Cardiogenic shock is the leading cause of death in patients who are hospitalized for acute myocardial infarction.15 In patients with acute ischemia requiring inotropic support, only very limited pharmacological approaches are available. All currently positive inotropic drugs increased intracellular concentrations of cyclic adenosine monophosphate (AMP) and calcium ions.16 The favorable effects of levosimendan on myocardial oxygen consumption were confirmed in patients with CS undergoing surgical revascularization.17
In our study, intravenously administered levosimendan, after a PCI procedure in patients with STEMI and CS, was safe, effective, and significantly improved LVEF. Levosimendan dosage varied depending on each patient's individual hemodynamic response, until a maximum continuous infusion dose of 0.2 µg·kg1 · min1 was reached in every patient. Levosimendan causes dose-related decreases in PCWP and MPAP; in addition, it increases CI. These hemodynamic effects appeared to be accompanied by an improvement of symptoms and were not associated with a significant increase in the number of adverse events.18 Furthermore, the doses of levosimendan used in the present study have previously proved effective19 and well tolerated.20,21 Similar to the findings in other studies,18,19,22,23 this drug produced notable improvements in our patients not only regarding LVEF, CI, MAP, and other hemodynamic parameters but also in their clinical condition. They all reached the hemodynamic objectives intended before enrollment. This may have positively influenced the prognosis of these patients.

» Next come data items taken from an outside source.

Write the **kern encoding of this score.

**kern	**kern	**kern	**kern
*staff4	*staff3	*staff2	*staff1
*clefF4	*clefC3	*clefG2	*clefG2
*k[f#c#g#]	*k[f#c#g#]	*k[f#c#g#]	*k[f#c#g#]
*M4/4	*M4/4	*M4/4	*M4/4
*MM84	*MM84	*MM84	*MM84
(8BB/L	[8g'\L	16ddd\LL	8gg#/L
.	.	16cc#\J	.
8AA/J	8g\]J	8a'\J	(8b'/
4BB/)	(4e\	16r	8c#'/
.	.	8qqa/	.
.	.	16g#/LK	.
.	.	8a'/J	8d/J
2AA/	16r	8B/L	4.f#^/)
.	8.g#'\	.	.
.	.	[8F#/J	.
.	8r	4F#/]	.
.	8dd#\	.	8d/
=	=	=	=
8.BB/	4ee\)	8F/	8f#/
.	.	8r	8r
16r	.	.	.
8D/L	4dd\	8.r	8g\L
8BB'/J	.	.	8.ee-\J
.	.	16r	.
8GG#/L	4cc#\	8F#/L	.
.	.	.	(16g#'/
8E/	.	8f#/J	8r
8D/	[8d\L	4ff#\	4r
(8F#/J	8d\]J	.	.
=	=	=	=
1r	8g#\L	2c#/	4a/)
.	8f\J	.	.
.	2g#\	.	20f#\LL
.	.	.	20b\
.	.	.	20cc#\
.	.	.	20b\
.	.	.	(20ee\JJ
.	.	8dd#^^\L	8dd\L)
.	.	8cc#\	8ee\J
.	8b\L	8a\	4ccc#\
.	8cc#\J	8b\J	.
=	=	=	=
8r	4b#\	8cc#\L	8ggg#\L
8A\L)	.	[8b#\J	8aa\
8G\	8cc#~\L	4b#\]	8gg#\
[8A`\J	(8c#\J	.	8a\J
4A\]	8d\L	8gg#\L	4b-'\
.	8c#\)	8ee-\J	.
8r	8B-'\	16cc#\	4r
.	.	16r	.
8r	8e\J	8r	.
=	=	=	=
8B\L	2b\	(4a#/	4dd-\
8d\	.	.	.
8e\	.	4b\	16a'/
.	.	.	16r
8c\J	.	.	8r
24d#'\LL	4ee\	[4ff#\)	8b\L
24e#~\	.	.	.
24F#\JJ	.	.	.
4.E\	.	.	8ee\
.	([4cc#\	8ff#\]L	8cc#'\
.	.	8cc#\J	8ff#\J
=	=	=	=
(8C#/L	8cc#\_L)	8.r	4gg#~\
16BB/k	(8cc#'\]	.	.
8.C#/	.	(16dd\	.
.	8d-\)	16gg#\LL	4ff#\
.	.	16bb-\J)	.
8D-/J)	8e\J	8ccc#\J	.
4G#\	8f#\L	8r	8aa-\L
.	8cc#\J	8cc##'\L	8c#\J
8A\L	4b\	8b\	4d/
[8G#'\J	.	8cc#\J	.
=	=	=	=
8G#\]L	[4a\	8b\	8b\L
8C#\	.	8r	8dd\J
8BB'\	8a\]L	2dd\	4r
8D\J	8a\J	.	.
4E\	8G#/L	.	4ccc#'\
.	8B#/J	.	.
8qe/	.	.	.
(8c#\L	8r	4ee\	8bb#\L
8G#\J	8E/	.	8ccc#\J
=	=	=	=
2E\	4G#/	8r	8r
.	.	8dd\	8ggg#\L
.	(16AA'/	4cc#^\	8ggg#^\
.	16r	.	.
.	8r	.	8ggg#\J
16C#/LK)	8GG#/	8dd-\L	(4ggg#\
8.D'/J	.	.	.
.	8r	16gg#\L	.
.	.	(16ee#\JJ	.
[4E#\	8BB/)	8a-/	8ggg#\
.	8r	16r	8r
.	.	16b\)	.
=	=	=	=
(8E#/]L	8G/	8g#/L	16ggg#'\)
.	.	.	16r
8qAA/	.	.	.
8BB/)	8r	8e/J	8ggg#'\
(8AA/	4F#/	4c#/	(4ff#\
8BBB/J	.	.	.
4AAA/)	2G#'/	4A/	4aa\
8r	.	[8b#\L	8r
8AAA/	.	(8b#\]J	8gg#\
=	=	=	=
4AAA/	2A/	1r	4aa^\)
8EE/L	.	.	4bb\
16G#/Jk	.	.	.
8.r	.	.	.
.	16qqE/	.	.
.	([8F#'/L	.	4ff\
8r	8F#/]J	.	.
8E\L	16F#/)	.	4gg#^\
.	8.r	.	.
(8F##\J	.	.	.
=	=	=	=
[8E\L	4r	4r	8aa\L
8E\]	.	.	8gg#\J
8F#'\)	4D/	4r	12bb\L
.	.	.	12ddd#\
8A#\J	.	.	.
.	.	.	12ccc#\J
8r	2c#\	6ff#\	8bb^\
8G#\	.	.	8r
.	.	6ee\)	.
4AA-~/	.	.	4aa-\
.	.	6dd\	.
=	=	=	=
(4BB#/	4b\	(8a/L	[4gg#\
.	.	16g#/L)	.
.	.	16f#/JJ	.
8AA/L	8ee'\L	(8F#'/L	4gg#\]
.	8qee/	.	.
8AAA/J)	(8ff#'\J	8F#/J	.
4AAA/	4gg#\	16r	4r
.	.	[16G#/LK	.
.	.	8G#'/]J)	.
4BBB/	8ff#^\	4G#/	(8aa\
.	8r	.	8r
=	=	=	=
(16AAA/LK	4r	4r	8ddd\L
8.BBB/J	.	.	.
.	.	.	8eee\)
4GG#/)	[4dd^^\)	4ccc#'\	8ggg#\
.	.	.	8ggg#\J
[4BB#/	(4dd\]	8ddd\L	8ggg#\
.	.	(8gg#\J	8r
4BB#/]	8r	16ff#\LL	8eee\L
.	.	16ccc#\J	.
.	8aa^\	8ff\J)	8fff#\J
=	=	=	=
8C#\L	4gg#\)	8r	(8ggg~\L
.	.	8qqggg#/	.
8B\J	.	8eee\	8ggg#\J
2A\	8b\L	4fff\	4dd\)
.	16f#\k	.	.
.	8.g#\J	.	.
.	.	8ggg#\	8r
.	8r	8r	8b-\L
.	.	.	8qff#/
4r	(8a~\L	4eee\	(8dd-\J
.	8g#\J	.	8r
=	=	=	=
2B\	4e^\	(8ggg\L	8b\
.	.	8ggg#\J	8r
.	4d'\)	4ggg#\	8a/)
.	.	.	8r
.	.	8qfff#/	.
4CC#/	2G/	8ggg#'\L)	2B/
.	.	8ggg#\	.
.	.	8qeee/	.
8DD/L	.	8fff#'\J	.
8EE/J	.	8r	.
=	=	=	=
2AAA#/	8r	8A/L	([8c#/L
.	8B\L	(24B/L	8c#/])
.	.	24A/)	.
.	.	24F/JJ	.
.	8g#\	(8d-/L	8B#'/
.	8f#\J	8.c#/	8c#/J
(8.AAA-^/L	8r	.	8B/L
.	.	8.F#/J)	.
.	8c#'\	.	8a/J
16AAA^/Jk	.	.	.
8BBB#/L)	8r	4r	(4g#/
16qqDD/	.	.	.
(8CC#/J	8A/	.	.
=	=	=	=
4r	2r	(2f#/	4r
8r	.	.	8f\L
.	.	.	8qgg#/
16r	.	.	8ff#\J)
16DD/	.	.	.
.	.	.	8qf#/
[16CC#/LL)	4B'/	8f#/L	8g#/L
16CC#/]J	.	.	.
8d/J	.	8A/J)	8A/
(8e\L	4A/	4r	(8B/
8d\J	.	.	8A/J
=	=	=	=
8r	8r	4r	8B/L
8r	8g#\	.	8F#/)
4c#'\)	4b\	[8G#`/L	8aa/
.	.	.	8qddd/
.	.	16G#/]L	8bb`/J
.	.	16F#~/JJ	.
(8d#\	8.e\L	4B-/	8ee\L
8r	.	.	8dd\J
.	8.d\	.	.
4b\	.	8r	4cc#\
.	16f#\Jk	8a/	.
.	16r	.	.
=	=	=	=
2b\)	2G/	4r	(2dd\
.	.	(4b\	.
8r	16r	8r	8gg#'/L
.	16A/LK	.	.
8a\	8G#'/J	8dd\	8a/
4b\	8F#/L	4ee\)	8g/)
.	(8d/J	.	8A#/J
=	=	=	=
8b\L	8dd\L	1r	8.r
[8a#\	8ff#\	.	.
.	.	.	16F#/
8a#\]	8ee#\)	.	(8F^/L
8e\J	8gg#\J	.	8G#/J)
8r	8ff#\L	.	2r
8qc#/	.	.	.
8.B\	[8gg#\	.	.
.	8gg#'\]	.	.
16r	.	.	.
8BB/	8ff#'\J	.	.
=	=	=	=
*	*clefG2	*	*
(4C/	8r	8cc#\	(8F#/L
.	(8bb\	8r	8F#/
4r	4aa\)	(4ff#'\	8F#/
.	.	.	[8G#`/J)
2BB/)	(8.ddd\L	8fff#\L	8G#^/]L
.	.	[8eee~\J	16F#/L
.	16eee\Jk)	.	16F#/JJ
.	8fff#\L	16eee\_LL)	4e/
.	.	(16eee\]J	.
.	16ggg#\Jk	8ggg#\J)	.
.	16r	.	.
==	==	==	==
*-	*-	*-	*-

Although there is not a comparative group of patients, and the study was not designed to assess the safety of the drug, complications detected in study patients cannot be ascribed to the use of levosimendan but can be attributed to the pathologic condition itself because their onset was previous to the use of the drug. Moreover, continuously infused levosimendan withdrawal was not required in any of the cases.
In addition, this study evaluates the effects of intravenous levosimendan in patients with CS, which had been excluded in larger levosimendan trials.18,22,23 The data available on the effects of this drug in this population are scarce. Therefore, our data contribute to this knowledge.
The study does have some limitations. The trial was nonrandomized and open-label, so any comparison regarding efficacy and especially safety to currently available inotropic therapy for this condition is not allowed. Another limitation is that these favorable preliminary data are from a small case series.
In conclusion, this study looks at a new group of patients not previously reported on, and its results demonstrate that levosimendan may have exerted positive inotropic and cardioprotective effects in patients with STEMI and CS. However, further investigation is warranted, and levosimendan cannot be generally recommended in these patients unless these preliminary data are confirmed by a controlled, randomized, double-blind study in a larger series of patients.